◆ **Brano del documento**:

La bambina, il pugile, il canguro
Qualche giorno fa una delle partecipanti al laboratorio di lettura ad alta voce che conduco da cinque anni, mi ha portato da leggere un libro della sua biblioteca: aveva sentito di un contatto con il giornalista Gian Antonio Stella e si era ricordata di avere un suo racconto facente parte di quelle collane che i quotidiani editano rendendo la cultura più accessibile.
«Te lo presto tanto so che lo leggerai in pochi giorni». In realtà è stata sufficiente poco più di un’ora. Non sapevo l’argomento e il titolo certo non aiutava. “La bambina, il pugile, il canguro” rimandava ad una fiaba, di quelle con il lieto fine. Dopo le prime pagine mi è stato subito chiaro che quella storia, in qualche maniera, mi apparteneva, ne condividevo ogni emozione. Anche il nome della bambina rimandava alla mia vita, quel nomen omen che va a sfidare ogni più nera previsione di vita.
Nel racconto Letizia è una bambina con sindrome di Down. «Mongolina»
«Down – aveva precisato il medico – la piccola è affetta dalla sindrome di Down. Vedrà che col tempo le parole mongolina e mongoloide daranno fastidio anche a lei». La nascita di Letizia è un duro colpo per la madre che la rifiuta. Non è facile accettare di aver dato vita a qualcosa di “incompleto”, è devastante pensare di essere condannati all’accudimento sine tempo, a vedere stravolta la propria esistenza, resa simile a quella di altre persone che abbiamo incontrato nella vita e che ci hanno strappato un “poveretti, che tragedia!”. Nella madre di Letizia lo sconforto ha il sopravvento sul naturale istinto materno e abbandona totalmente la lotta, sopraffatta anche dalle delusioni come donna.

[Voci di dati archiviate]
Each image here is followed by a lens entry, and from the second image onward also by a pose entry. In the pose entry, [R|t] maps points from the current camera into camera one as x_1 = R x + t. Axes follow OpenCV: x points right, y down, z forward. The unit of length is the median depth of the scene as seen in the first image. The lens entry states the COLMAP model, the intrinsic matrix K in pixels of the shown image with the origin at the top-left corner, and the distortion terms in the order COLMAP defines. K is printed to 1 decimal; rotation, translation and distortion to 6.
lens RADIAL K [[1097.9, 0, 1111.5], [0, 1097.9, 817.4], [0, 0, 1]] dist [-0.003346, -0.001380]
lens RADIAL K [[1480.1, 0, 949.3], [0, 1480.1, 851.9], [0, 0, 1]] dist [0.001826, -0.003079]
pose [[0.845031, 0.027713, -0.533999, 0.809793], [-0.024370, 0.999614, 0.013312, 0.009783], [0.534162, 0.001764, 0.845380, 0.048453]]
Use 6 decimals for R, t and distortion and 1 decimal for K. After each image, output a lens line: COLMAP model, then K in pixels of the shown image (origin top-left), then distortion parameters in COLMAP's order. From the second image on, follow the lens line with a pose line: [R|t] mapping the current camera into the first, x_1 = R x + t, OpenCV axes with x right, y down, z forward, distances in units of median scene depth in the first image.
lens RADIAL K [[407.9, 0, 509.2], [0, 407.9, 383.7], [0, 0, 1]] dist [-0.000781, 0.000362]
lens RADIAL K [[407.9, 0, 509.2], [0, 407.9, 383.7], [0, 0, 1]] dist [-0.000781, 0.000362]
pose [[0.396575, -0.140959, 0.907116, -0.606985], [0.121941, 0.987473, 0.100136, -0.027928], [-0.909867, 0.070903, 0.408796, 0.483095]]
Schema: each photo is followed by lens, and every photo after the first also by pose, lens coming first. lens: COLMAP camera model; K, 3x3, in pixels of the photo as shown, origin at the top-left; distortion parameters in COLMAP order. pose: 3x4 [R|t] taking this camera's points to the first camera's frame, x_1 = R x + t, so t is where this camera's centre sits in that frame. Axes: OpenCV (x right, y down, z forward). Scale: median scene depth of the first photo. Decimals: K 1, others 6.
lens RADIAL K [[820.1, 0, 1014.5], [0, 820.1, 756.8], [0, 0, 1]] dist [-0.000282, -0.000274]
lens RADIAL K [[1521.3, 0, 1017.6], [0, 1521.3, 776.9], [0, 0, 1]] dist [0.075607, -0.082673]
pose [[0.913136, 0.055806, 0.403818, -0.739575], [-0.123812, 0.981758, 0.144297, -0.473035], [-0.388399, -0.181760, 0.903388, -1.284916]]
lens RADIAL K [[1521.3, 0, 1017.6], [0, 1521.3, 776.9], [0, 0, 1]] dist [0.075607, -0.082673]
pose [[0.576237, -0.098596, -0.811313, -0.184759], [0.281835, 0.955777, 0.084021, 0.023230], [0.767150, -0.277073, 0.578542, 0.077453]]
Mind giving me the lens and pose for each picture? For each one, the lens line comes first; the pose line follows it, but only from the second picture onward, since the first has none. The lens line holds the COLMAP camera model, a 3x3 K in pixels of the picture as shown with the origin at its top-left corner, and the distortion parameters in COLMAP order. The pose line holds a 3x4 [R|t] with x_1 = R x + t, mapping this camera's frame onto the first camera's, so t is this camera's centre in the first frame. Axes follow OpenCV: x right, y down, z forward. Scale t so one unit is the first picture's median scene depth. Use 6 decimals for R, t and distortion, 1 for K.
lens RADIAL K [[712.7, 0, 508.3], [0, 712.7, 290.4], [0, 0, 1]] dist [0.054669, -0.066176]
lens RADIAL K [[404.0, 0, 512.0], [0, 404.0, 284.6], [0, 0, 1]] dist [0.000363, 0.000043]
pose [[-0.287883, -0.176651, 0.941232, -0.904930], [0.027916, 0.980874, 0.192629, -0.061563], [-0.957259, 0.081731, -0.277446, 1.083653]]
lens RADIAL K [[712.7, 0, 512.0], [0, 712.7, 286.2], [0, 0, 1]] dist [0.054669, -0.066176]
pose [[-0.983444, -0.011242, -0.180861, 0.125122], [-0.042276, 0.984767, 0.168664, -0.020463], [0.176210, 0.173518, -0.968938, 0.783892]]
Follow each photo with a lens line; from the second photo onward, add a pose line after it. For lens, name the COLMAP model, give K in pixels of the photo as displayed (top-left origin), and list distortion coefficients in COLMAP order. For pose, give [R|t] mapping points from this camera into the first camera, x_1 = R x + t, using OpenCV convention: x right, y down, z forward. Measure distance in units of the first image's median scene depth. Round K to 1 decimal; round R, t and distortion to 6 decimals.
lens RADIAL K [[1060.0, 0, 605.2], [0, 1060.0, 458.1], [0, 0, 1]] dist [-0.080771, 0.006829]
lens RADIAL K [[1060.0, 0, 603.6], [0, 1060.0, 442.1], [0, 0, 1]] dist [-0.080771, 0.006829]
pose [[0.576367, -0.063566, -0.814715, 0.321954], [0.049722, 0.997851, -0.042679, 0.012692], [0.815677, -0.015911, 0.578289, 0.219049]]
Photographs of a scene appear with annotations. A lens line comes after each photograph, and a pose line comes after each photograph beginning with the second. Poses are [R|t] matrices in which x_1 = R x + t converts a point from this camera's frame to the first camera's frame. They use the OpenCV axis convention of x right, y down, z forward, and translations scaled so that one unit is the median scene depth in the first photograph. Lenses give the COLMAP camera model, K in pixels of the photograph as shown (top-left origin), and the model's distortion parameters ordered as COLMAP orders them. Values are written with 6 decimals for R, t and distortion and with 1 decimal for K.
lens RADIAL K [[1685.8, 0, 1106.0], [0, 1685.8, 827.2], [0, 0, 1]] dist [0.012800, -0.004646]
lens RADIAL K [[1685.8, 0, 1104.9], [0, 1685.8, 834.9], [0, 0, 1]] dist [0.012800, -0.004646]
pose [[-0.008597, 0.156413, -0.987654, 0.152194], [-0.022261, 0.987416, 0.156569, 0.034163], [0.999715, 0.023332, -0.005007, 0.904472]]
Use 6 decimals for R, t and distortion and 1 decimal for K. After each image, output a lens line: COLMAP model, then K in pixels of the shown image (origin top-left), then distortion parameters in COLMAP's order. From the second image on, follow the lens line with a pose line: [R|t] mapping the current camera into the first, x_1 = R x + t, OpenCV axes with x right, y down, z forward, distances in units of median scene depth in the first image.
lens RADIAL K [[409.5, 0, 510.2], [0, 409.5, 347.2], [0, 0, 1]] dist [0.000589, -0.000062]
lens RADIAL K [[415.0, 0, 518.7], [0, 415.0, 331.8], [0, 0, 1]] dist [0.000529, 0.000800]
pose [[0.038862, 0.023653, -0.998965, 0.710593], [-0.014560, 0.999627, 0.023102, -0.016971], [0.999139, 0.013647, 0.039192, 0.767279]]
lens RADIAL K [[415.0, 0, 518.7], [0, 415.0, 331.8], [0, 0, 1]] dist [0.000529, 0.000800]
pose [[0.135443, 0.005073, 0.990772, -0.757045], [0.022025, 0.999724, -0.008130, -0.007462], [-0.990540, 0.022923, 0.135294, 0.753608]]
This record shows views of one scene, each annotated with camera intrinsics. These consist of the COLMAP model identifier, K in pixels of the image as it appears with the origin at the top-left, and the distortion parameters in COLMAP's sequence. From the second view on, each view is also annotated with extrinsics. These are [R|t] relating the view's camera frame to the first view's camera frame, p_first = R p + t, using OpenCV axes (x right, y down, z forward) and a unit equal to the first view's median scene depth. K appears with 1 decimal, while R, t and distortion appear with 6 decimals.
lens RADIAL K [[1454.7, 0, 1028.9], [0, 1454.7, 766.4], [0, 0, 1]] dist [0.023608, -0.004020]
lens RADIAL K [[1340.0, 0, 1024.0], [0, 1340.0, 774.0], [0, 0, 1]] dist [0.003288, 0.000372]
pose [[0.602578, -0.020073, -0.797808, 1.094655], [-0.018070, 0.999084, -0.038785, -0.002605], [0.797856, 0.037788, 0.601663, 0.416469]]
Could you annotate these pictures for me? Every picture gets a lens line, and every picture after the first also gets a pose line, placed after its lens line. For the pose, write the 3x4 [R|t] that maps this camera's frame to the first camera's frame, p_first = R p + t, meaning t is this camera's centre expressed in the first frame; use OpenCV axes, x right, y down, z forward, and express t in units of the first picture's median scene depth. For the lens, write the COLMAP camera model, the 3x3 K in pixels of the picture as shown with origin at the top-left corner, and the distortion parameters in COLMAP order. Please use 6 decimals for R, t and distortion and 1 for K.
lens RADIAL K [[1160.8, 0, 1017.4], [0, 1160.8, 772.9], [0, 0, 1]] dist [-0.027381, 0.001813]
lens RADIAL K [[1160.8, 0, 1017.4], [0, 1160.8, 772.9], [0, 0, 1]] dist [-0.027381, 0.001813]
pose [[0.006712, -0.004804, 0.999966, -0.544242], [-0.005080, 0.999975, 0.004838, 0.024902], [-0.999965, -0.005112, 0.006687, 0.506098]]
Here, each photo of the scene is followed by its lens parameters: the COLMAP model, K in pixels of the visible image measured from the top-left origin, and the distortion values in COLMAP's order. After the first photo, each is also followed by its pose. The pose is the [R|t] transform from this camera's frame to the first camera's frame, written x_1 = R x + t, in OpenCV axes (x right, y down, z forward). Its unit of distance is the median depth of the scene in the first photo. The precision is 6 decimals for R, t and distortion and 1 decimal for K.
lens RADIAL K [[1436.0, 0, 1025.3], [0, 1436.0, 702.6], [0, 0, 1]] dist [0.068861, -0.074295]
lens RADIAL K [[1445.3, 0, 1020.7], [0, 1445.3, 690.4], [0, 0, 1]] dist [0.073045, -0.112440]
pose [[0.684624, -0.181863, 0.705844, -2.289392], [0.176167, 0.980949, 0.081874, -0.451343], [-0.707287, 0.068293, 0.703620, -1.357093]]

◆ **Istruzioni esercizi**:
**1.** Nel brano su «La bambina, il pugile, il canguro», di quale sindrome è affetta Letizia?
**2.** Prosegui il brano su «La bambina, il pugile, il canguro» dopo la sua ultima frase.
Le voci provengono da un'altra fonte.

◆ **Esercizi risolti**:
**1.** Letizia è affetta dalla sindrome di Down.

**2.**
Accanto a Letizia spiccano le figure dei nonni che suppliscono alla mancanza materna con la dolcezza e la pazienza che solo l’età e l’esperienza possono dare. Primo è un ex-pugile, inquietante e imponente nella figura, ma delicato nei confronti di Letizia alla quale racconta da subito storie di combattimenti leggendari come se fossero fiabe. Il personaggio di Nora sembra soffrire dell’irruenza di Primo, in realtà rappresenta tutto il lavoro silenzioso di accoglienza, accompagnamento e ascolto che sono importanti nella crescita di ogni bambino e fondamentali in chi ha una disabilità mentale.
Non poteva mancare la preoccupazione del dopo di noi che, nel caso dei due nonni, si manifesta anzi tempo. «Se manco io, chi si occuperà della bambina?» È la paura recondita che Nora condivide con l’amica. E il canguro? – viene da chiedersi quando mancano poche pagine alla fine. Il peluche gigantesco che il padre di Letizia porta come forma di riscatto, che varca la porta come un cavallo di Troia, non riesce ad avere la meglio perché il racconto ha il lieto fine come ogni favola che si rispetti. Per la prima volta la storia di una bambina “incompleta”, così come è narrata, frantuma ogni simbolo archetipico originario, riscrivendo la storia di questa umanità sofferente e discriminata in maniera totalmente diversa.